高校の二年生の時だった。私は突然体調を悪くした。

 何にやられただろうか。将来への不安、受験のプレッシャー、あるいは。いやそうだ、もっと規模の大きい。

 世界。私が観測している、この素晴らしい世界らしきもの。それに私は絶望したのかも知れない。

 違う。違うんだ。私は今どこにいる。ここにいるよ。現実の日本にいる。嫌だ。嫌だ。もってのほかである。

 違う世界に、行きたい……

 しかしそれは叶わないもの。恐らくこの先に展開されるであろう私の人生。それのいったいどこが楽しい。分からない。到底。

 天使さまの声が、ある日聞こえた。綺麗な日が昇る朝焼けであった。天使さまは何かを言っている。確実に何かを言っている。

「……ぞ」

 ぞ?なんだ。もっとはっきり聞こえないものか。

「日本語は、いいぞぉ」

「へっ!?」

 びっくりした。

 曰く、同音異義語の面白さ。限った話ではないかも知れないが、それはこの国の一部である。

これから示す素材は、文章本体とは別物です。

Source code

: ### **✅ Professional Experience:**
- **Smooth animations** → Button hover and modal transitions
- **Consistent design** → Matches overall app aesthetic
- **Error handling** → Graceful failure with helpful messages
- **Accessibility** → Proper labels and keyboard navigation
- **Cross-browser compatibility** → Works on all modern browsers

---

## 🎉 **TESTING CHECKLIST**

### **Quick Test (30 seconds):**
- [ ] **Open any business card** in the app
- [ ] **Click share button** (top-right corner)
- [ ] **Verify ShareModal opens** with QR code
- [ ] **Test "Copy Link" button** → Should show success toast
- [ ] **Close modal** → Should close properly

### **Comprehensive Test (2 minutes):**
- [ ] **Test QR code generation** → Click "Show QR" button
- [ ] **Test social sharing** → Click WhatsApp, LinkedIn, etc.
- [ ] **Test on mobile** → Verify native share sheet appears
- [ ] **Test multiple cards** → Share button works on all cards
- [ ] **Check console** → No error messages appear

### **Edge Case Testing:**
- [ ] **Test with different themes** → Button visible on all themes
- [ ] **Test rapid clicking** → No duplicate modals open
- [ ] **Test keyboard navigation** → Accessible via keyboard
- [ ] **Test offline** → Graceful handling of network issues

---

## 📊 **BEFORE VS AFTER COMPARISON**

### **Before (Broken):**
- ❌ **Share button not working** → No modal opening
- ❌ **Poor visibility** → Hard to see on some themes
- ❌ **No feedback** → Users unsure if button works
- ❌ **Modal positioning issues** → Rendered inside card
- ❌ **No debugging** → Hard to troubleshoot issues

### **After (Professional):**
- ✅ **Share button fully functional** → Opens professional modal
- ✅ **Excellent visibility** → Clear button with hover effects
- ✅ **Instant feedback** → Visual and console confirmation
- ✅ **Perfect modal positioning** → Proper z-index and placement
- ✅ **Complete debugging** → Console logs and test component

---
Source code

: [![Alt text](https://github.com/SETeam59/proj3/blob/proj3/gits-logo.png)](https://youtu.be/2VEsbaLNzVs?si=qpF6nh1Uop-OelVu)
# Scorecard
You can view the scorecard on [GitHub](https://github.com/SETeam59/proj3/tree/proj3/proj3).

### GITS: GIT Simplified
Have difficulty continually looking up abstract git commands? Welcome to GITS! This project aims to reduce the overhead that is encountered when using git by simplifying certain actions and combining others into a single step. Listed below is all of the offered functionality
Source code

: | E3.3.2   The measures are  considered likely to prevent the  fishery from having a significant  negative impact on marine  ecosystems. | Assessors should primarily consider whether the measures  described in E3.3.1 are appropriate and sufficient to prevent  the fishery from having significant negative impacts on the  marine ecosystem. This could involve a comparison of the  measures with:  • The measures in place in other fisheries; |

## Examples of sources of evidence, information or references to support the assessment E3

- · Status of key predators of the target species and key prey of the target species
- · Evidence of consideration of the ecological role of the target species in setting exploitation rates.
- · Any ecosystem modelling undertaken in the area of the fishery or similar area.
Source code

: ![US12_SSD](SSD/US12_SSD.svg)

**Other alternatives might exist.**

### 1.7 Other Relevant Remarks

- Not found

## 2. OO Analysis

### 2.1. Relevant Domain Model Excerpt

 でも、私は英語が得意だった。日本語は、苦手だった。

「外交官になればいい。翻訳者になればいい」

 そういう事か。日本の言葉のすばらしさ、同じ言葉でも、例えば文字に起こした時の表記の仕方で印象は変わってくる。

 なろうか。外交官。むろん、それは。

 なれるなんて決まったもんじゃない、そういう言い訳はどんどん増していく。しかしそれでも。

 引きこもっていた私には、できる事がある。

 現代日本の誇り。私はアニメを見る事にした。